Step 1: Recursion (Pick / Not Pick with IBH)
IBH Format
-
Induction:
count(i, amount)→ number of combinations to make upamountusing firsti+1coins. -
Base Case:
-
If
i == 0:-
If
amount % coins[0] == 0→ return 1 (only 1 way) -
Else → return 0
-
-
-
Hypothesis: Subproblem solutions give correct results.
-
Induction Step:
-
Not Pick: go to
i-1 -
Pick: stay on
i, reduceamount
-
Java Code: Recursion
class Solution {
public int change(int amount, int[] coins) {
return count(coins.length - 1, amount, coins);
}
private int count(int i, int amount, int[] coins) {
if (i == 0) {
return (amount % coins[0] == 0) ? 1 : 0;
}
int notPick = count(i - 1, amount, coins);
int pick = 0;
if (coins[i] <= amount) {
pick = count(i, amount - coins[i], coins);
}
return pick + notPick;
}
}
-
Time Complexity: Exponential
O(2^n) -
Space Complexity:
O(amount)(recursion stack)
Step 2: Memoization (Top-Down DP)
Java Code: Memoization
class Solution {
public int change(int amount, int[] coins) {
int n = coins.length;
Integer[][] dp = new Integer[n][amount + 1];
return count(n - 1, amount, coins, dp);
}
private int count(int i, int amount, int[] coins, Integer[][] dp) {
if (i == 0) {
return (amount % coins[0] == 0) ? 1 : 0;
}
if (dp[i][amount] != null) return dp[i][amount];
int notPick = count(i - 1, amount, coins, dp);
int pick = 0;
if (coins[i] <= amount) {
pick = count(i, amount - coins[i], coins, dp);
}
return dp[i][amount] = pick + notPick;
}
}
-
Time Complexity:
O(n * amount) -
Space Complexity:
O(n * amount)(memo table) +O(amount)(recursion stack)

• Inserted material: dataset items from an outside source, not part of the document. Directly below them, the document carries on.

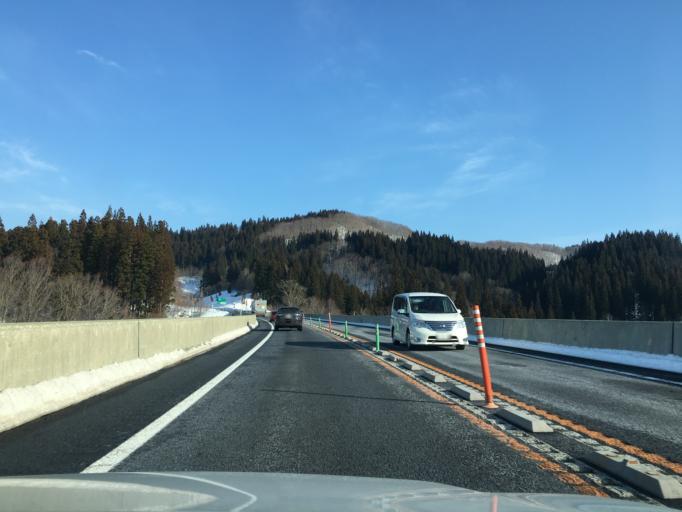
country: JP
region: Yamagata
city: Sagae
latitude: 38.4476
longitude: 139.9965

Step 3: Tabulation (Bottom-Up DP)
Java Code
class Solution {
public int change(int amount, int[] coins) {
int n = coins.length;
int[][] dp = new int[n][amount + 1];
// Base case: only use coins[0]
for (int amt = 0; amt <= amount; amt++) {
dp[0][amt] = (amt % coins[0] == 0) ? 1 : 0;
}
for (int i = 1; i < n; i++) {
for (int amt = 0; amt <= amount; amt++) {
int notPick = dp[i - 1][amt];
int pick = 0;
if (coins[i] <= amt) {
pick = dp[i][amt - coins[i]];
}
dp[i][amt] = pick + notPick;
}
}
return dp[n - 1][amount];
}
}
-
Time Complexity:
O(n * amount) -
Space Complexity:
O(n * amount)
Step 4: Space Optimization (2 Rows → 1 Row)
Java Code: Optimized
class Solution {
public int change(int amount, int[] coins) {
int n = coins.length;
int[] prev = new int[amount + 1];
// Base case
for (int amt = 0; amt <= amount; amt++) {
prev[amt] = (amt % coins[0] == 0) ? 1 : 0;
}
for (int i = 1; i < n; i++) {
int[] curr = new int[amount + 1];
for (int amt = 0; amt <= amount; amt++) {
int notPick = prev[amt];
int pick = 0;
if (coins[i] <= amt) {
pick = curr[amt - coins[i]];
}
curr[amt] = pick + notPick;
}
prev = curr;
}
return prev[amount];
}
}
-
Time Complexity:
O(n * amount) -
Space Complexity:
O(amount)
Choice Diagram
count(i, amount)
/ \
notPick pick
count(i - 1, amount) count(i, amount - coins[i])
Final Notes
-
This problem models combinations (not permutations).
-
Ideal for mastering unbounded knapsack pattern.
-
Space optimization can reduce from 2D to 1D DP effectively.